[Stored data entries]
________

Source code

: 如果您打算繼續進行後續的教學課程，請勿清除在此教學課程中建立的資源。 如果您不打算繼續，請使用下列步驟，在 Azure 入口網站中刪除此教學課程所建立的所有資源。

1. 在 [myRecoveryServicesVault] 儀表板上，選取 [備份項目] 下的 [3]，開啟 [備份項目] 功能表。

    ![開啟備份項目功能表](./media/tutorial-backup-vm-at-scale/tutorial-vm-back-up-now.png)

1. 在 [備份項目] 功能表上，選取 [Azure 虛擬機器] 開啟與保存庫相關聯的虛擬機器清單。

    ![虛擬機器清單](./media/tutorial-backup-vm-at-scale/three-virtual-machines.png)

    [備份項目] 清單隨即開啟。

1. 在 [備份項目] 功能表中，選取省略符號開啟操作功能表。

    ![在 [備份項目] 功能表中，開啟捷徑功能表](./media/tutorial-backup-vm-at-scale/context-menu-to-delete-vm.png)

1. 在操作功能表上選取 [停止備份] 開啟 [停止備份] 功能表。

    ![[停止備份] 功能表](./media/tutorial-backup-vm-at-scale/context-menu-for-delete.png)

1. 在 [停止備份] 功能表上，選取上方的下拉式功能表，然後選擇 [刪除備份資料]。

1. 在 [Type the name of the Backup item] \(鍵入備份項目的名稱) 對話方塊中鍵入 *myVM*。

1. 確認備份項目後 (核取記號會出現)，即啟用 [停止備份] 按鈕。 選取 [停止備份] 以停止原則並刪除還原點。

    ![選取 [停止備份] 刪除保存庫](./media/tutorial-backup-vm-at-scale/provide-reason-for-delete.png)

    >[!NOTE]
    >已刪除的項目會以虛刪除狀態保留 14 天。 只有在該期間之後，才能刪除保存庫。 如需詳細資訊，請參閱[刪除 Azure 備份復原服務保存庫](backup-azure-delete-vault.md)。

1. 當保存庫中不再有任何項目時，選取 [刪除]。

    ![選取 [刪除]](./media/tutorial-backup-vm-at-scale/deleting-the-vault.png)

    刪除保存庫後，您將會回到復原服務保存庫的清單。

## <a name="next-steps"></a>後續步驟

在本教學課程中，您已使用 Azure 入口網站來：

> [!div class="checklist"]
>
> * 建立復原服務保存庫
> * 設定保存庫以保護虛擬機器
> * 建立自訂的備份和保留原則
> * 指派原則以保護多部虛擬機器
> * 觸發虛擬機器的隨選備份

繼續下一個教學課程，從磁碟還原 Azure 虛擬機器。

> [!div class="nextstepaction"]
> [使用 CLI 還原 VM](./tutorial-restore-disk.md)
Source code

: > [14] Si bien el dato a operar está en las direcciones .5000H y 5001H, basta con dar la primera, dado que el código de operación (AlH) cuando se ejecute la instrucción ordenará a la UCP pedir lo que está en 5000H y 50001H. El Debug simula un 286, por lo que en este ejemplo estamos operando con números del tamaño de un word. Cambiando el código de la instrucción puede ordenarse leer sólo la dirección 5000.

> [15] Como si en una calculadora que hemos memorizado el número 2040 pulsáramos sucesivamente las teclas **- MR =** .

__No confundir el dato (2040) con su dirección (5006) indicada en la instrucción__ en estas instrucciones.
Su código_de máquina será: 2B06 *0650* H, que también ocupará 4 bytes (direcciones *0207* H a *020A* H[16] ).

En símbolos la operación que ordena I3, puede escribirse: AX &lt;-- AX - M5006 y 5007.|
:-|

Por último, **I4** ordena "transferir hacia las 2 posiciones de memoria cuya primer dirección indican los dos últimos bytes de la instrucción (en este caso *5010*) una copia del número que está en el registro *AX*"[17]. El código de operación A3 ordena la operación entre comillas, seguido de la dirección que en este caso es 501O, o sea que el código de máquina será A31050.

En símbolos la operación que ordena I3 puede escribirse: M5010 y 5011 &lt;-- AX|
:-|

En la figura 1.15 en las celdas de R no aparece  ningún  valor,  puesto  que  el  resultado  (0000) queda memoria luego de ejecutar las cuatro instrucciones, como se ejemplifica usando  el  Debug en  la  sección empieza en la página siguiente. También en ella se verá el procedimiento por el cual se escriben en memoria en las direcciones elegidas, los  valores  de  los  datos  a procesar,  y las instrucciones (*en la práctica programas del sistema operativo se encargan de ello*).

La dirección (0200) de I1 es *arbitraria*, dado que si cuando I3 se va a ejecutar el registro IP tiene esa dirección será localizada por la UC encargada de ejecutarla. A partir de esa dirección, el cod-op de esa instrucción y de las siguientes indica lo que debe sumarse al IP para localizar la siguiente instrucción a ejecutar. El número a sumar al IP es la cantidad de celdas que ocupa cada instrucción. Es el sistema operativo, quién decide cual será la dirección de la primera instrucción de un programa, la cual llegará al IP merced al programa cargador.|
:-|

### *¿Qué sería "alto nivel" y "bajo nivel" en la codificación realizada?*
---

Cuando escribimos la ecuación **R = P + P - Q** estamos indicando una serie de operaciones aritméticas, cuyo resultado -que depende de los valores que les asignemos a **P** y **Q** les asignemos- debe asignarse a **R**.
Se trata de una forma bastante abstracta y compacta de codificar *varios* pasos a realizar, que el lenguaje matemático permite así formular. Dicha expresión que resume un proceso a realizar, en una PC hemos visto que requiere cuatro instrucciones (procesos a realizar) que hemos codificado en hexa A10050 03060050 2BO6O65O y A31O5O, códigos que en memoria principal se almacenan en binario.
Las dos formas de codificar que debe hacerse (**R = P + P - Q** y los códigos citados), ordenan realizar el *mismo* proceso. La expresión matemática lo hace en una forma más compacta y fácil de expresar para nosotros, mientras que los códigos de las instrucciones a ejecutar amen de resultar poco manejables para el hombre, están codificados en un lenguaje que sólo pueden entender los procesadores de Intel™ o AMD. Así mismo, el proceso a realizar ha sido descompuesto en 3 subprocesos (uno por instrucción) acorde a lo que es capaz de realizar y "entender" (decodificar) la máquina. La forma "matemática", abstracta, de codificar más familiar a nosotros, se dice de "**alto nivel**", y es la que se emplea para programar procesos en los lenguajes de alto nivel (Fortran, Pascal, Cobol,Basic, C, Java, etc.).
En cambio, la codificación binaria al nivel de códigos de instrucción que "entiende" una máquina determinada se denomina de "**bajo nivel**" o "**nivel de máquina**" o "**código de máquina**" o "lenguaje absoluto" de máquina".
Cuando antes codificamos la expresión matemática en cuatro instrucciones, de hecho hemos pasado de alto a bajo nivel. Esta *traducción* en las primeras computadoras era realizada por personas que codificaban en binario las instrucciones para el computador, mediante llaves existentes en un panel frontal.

________

| Task goal |
The records above should be restated word for word, please.

| Answer for the task |
Source code

: 如果您打算繼續進行後續的教學課程，請勿清除在此教學課程中建立的資源。 如果您不打算繼續，請使用下列步驟，在 Azure 入口網站中刪除此教學課程所建立的所有資源。

1. 在 [myRecoveryServicesVault] 儀表板上，選取 [備份項目] 下的 [3]，開啟 [備份項目] 功能表。

    ![開啟備份項目功能表](./media/tutorial-backup-vm-at-scale/tutorial-vm-back-up-now.png)

1. 在 [備份項目] 功能表上，選取 [Azure 虛擬機器] 開啟與保存庫相關聯的虛擬機器清單。

    ![虛擬機器清單](./media/tutorial-backup-vm-at-scale/three-virtual-machines.png)

    [備份項目] 清單隨即開啟。

1. 在 [備份項目] 功能表中，選取省略符號開啟操作功能表。

    ![在 [備份項目] 功能表中，開啟捷徑功能表](./media/tutorial-backup-vm-at-scale/context-menu-to-delete-vm.png)

1. 在操作功能表上選取 [停止備份] 開啟 [停止備份] 功能表。

    ![[停止備份] 功能表](./media/tutorial-backup-vm-at-scale/context-menu-for-delete.png)

1. 在 [停止備份] 功能表上，選取上方的下拉式功能表，然後選擇 [刪除備份資料]。

1. 在 [Type the name of the Backup item] \(鍵入備份項目的名稱) 對話方塊中鍵入 *myVM*。

1. 確認備份項目後 (核取記號會出現)，即啟用 [停止備份] 按鈕。 選取 [停止備份] 以停止原則並刪除還原點。

    ![選取 [停止備份] 刪除保存庫](./media/tutorial-backup-vm-at-scale/provide-reason-for-delete.png)

    >[!NOTE]
    >已刪除的項目會以虛刪除狀態保留 14 天。 只有在該期間之後，才能刪除保存庫。 如需詳細資訊，請參閱[刪除 Azure 備份復原服務保存庫](backup-azure-delete-vault.md)。

1. 當保存庫中不再有任何項目時，選取 [刪除]。

    ![選取 [刪除]](./media/tutorial-backup-vm-at-scale/deleting-the-vault.png)

    刪除保存庫後，您將會回到復原服務保存庫的清單。

## <a name="next-steps"></a>後續步驟

在本教學課程中，您已使用 Azure 入口網站來：

> [!div class="checklist"]
>
> * 建立復原服務保存庫
> * 設定保存庫以保護虛擬機器
> * 建立自訂的備份和保留原則
> * 指派原則以保護多部虛擬機器
> * 觸發虛擬機器的隨選備份

繼續下一個教學課程，從磁碟還原 Azure 虛擬機器。

> [!div class="nextstepaction"]
> [使用 CLI 還原 VM](./tutorial-restore-disk.md)
Source code

: > [14] Si bien el dato a operar está en las direcciones .5000H y 5001H, basta con dar la primera, dado que el código de operación (AlH) cuando se ejecute la instrucción ordenará a la UCP pedir lo que está en 5000H y 50001H. El Debug simula un 286, por lo que en este ejemplo estamos operando con números del tamaño de un word. Cambiando el código de la instrucción puede ordenarse leer sólo la dirección 5000.

> [15] Como si en una calculadora que hemos memorizado el número 2040 pulsáramos sucesivamente las teclas **- MR =** .

__No confundir el dato (2040) con su dirección (5006) indicada en la instrucción__ en estas instrucciones.
Su código_de máquina será: 2B06 *0650* H, que también ocupará 4 bytes (direcciones *0207* H a *020A* H[16] ).

En símbolos la operación que ordena I3, puede escribirse: AX &lt;-- AX - M5006 y 5007.|
:-|

Por último, **I4** ordena "transferir hacia las 2 posiciones de memoria cuya primer dirección indican los dos últimos bytes de la instrucción (en este caso *5010*) una copia del número que está en el registro *AX*"[17]. El código de operación A3 ordena la operación entre comillas, seguido de la dirección que en este caso es 501O, o sea que el código de máquina será A31050.

En símbolos la operación que ordena I3 puede escribirse: M5010 y 5011 &lt;-- AX|
:-|

En la figura 1.15 en las celdas de R no aparece  ningún  valor,  puesto  que  el  resultado  (0000) queda memoria luego de ejecutar las cuatro instrucciones, como se ejemplifica usando  el  Debug en  la  sección empieza en la página siguiente. También en ella se verá el procedimiento por el cual se escriben en memoria en las direcciones elegidas, los  valores  de  los  datos  a procesar,  y las instrucciones (*en la práctica programas del sistema operativo se encargan de ello*).

La dirección (0200) de I1 es *arbitraria*, dado que si cuando I3 se va a ejecutar el registro IP tiene esa dirección será localizada por la UC encargada de ejecutarla. A partir de esa dirección, el cod-op de esa instrucción y de las siguientes indica lo que debe sumarse al IP para localizar la siguiente instrucción a ejecutar. El número a sumar al IP es la cantidad de celdas que ocupa cada instrucción. Es el sistema operativo, quién decide cual será la dirección de la primera instrucción de un programa, la cual llegará al IP merced al programa cargador.|
:-|

### *¿Qué sería "alto nivel" y "bajo nivel" en la codificación realizada?*
---

Cuando escribimos la ecuación **R = P + P - Q** estamos indicando una serie de operaciones aritméticas, cuyo resultado -que depende de los valores que les asignemos a **P** y **Q** les asignemos- debe asignarse a **R**.
Se trata de una forma bastante abstracta y compacta de codificar *varios* pasos a realizar, que el lenguaje matemático permite así formular. Dicha expresión que resume un proceso a realizar, en una PC hemos visto que requiere cuatro instrucciones (procesos a realizar) que hemos codificado en hexa A10050 03060050 2BO6O65O y A31O5O, códigos que en memoria principal se almacenan en binario.
Las dos formas de codificar que debe hacerse (**R = P + P - Q** y los códigos citados), ordenan realizar el *mismo* proceso. La expresión matemática lo hace en una forma más compacta y fácil de expresar para nosotros, mientras que los códigos de las instrucciones a ejecutar amen de resultar poco manejables para el hombre, están codificados en un lenguaje que sólo pueden entender los procesadores de Intel™ o AMD. Así mismo, el proceso a realizar ha sido descompuesto en 3 subprocesos (uno por instrucción) acorde a lo que es capaz de realizar y "entender" (decodificar) la máquina. La forma "matemática", abstracta, de codificar más familiar a nosotros, se dice de "**alto nivel**", y es la que se emplea para programar procesos en los lenguajes de alto nivel (Fortran, Pascal, Cobol,Basic, C, Java, etc.).
En cambio, la codificación binaria al nivel de códigos de instrucción que "entiende" una máquina determinada se denomina de "**bajo nivel**" o "**nivel de máquina**" o "**código de máquina**" o "lenguaje absoluto" de máquina".
Cuando antes codificamos la expresión matemática en cuatro instrucciones, de hecho hemos pasado de alto a bajo nivel. Esta *traducción* en las primeras computadoras era realizada por personas que codificaban en binario las instrucciones para el computador, mediante llaves existentes en un panel frontal.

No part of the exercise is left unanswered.